La crisi economica derivata dall’emergenza coronavirus continua a produrre danni fra le piccole e medie imprese.
La chiusura forzata imposta dal covid-19 e le scadenze economiche a cui far fronte stanno mettendo sotto pressione gran parte del tessuto economico del paese. Nei giorni scorsi, ci aveva pensato Sicindustria a sottolineare la situazione deficitaria della stragrande maggioranza degl imprenditori siciliani.
Fra i settori più danneggiati vi è quello della ristorazione. Oltre ad essere chiusi dal 9 marzo, i titolari di bar e ristoranti hanno subito ingenti perdite economiche sui fatturati anche nel mese di febbraio, a causa della diffusione del covid-19, che ha spinto molte persone a restare a casa per paura del contagio. Risultato? Incaso ridotti all’osso e danni finanziari per i locali e i ristoranti di tutto il Bel Paese.
Oggi ascoltiamo le parole di Francesco Capizzi, Ciccio per gli amici, titolare del Fusorario Risto – Pub, storico locale di Palermo sito nei pressi dell’Olivella.

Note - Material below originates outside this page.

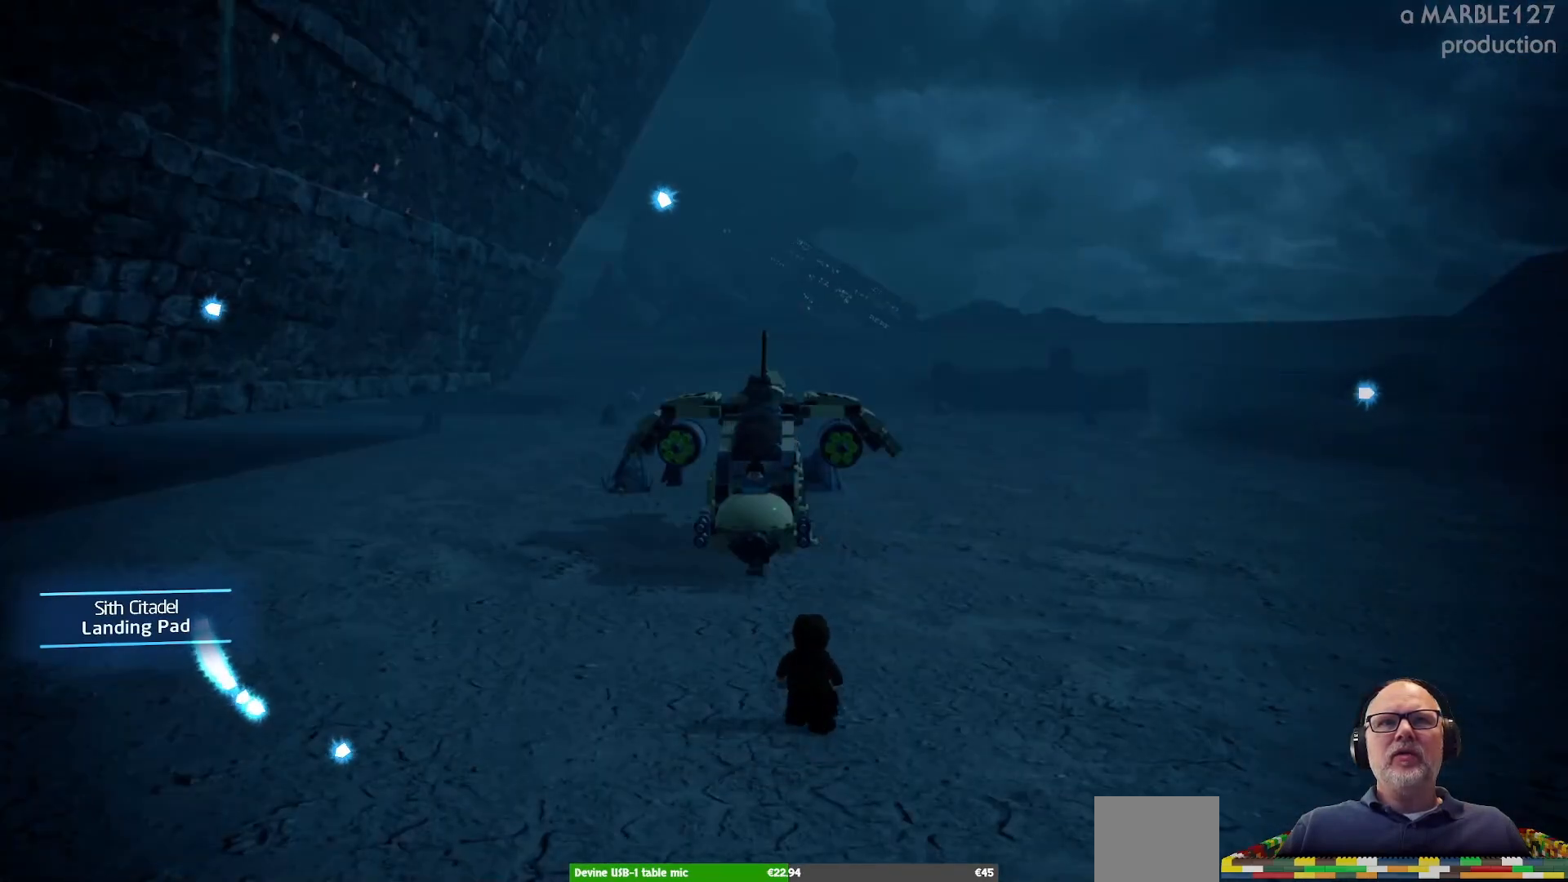
{"buttons": [], "left_stick": "center", "right_stick": "center", "events": []}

LA STORIA DI FRANCESCO CAPIZZI
“Il Fusorario è stato aperto nel 1993, mentre io lo gestisco dal 2000. Ho due dipendenti e cerco di fare il possibile per tenere in piedi la mia piccola impresa. Il 9 marzo è arrivata la chiusura delle attività commerciale di ristorazione. Fra queste, vi è anche la mia. Una chiusura che è stata gestita male secondo me, in quanto lo Stato italiano non è stato in grado di favorire sussidi ed aiuti per le imprese. Non puoi fermare tutto a tempo indefinito senza avere un piano“.
IL PIANO DI PRESTITI
Durante la diretta Facebook di ieri, il presidente del Consiglio Giuseppe Conte ha annunciato la nuova manovra economica, in attesa delle decisioni dell’Eurogruppo. Una mossa che permetterà di sbloccare circa 400 miliardi di prestiti per le imprese nazionali, attraverso la garanzia da parte dello Stato. Una mobilitazione di denaro che, secondo Ciccio, potrebber rivelarsi un’arma a doppio taglio per le attività commerciali.

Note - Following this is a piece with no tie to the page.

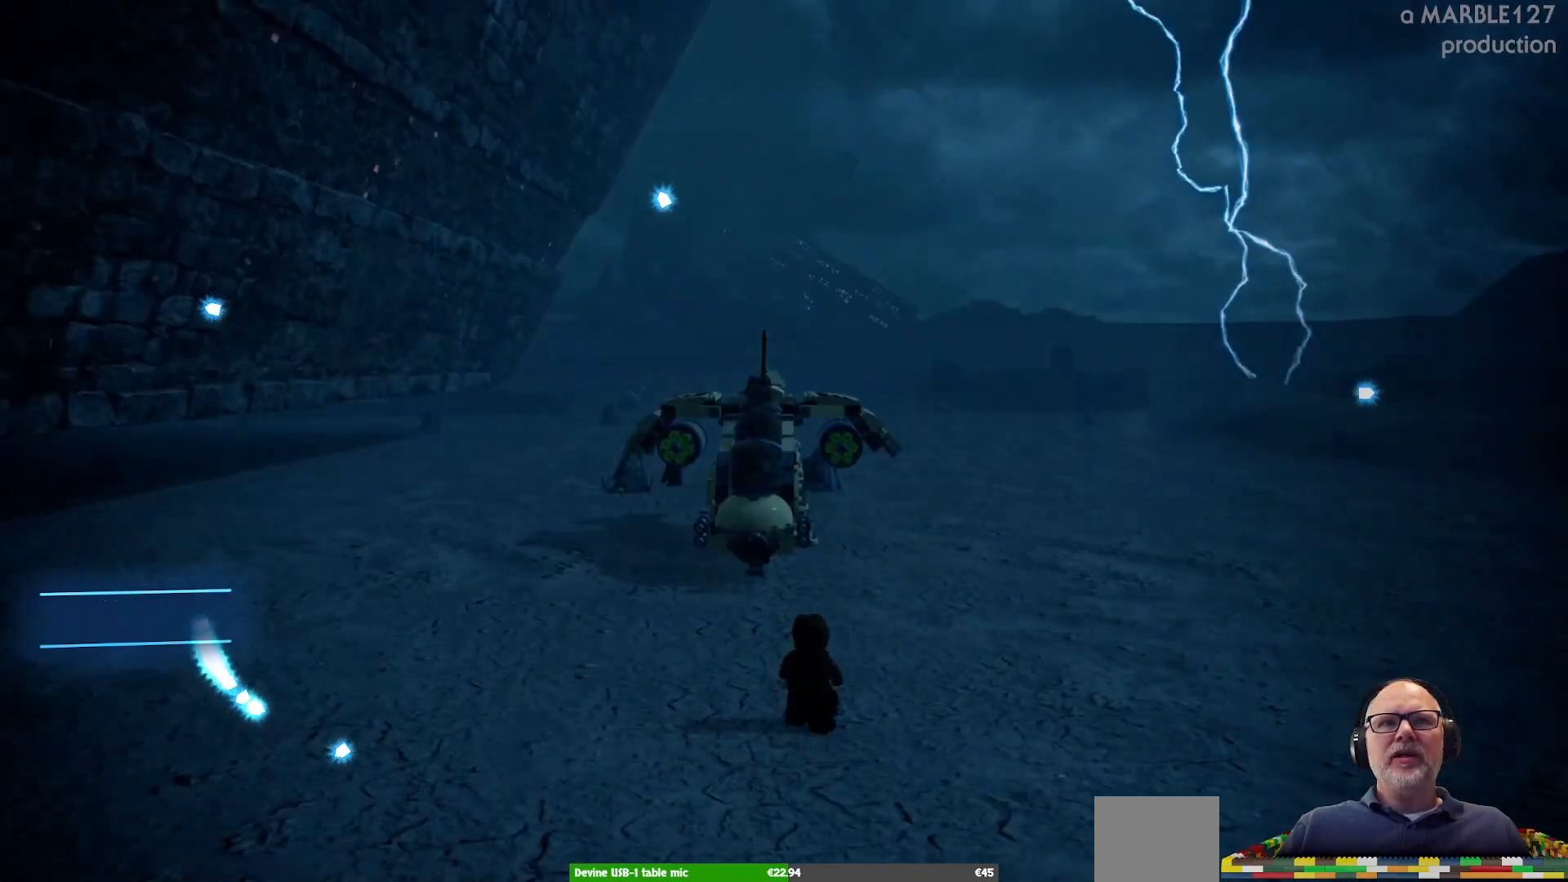
{"buttons": [], "left_stick": "center", "right_stick": "center", "events": []}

“Così crei semplicemente altri debiti. Se fallisco per i fatti miei perchè la mia azienda è in perdita, vuol dire che non so gestire io e quindi chiudo. Ma se io sono un’azienda in attivo e tu Stato, per ragioni sanitarie comprensibili, fai chiudere tutto creando un passivo per le imprese, mi dovresti quantomeno risarcire per permettermi di andare avanti. Non mi puoi dare soltanto 600 euro, con cui ci pago mezzo affitto, lasciandomi poi al mio destino“.
L’ITALIA E GLI ALTRI STATI EUROPEI
Misure che, se paragonate agli altri paesi dell’Eurozona, risultano ancora insufficienti.
“L’Italia non sta facendo nulla per salvare concretamente le aziende. Sono mosse per tenere in piedi il sistema del welfare. Noi attività paghiamo tanti strumenti di sostegno sociale, fra cui cig, pensioni, ecc. Gli altri Stati europei, leggasi la Germania per esempio, stanno concedendo soldi a fondo perduto, immettendo liquidità in tempi rapidi per i titolari e i propri dipendenti. Se i tedeschi mettono in campo 350 miliardi e l’Italia una cinquantina, c’è qualcosa che non va. Serve molto di più per salvare le aziende, queste sono caramelle“.
L’APPELLO ALLE ISTITUZIONI
Infine, Francesco lancia un messaggio alle istituzioni nazionali, chiedendo di fare qualcosa in più per le partite Iva.
“Ci può stare il finanziamento, ma almeno il 50 o il 60% deve essere a fondo perduto. Lo Stato deve fare la sua parte. Se si fermasse il tessuto economico delle piccole e medie imprese, le conseguenze economiche potrebbero essere devastanti per tutti“.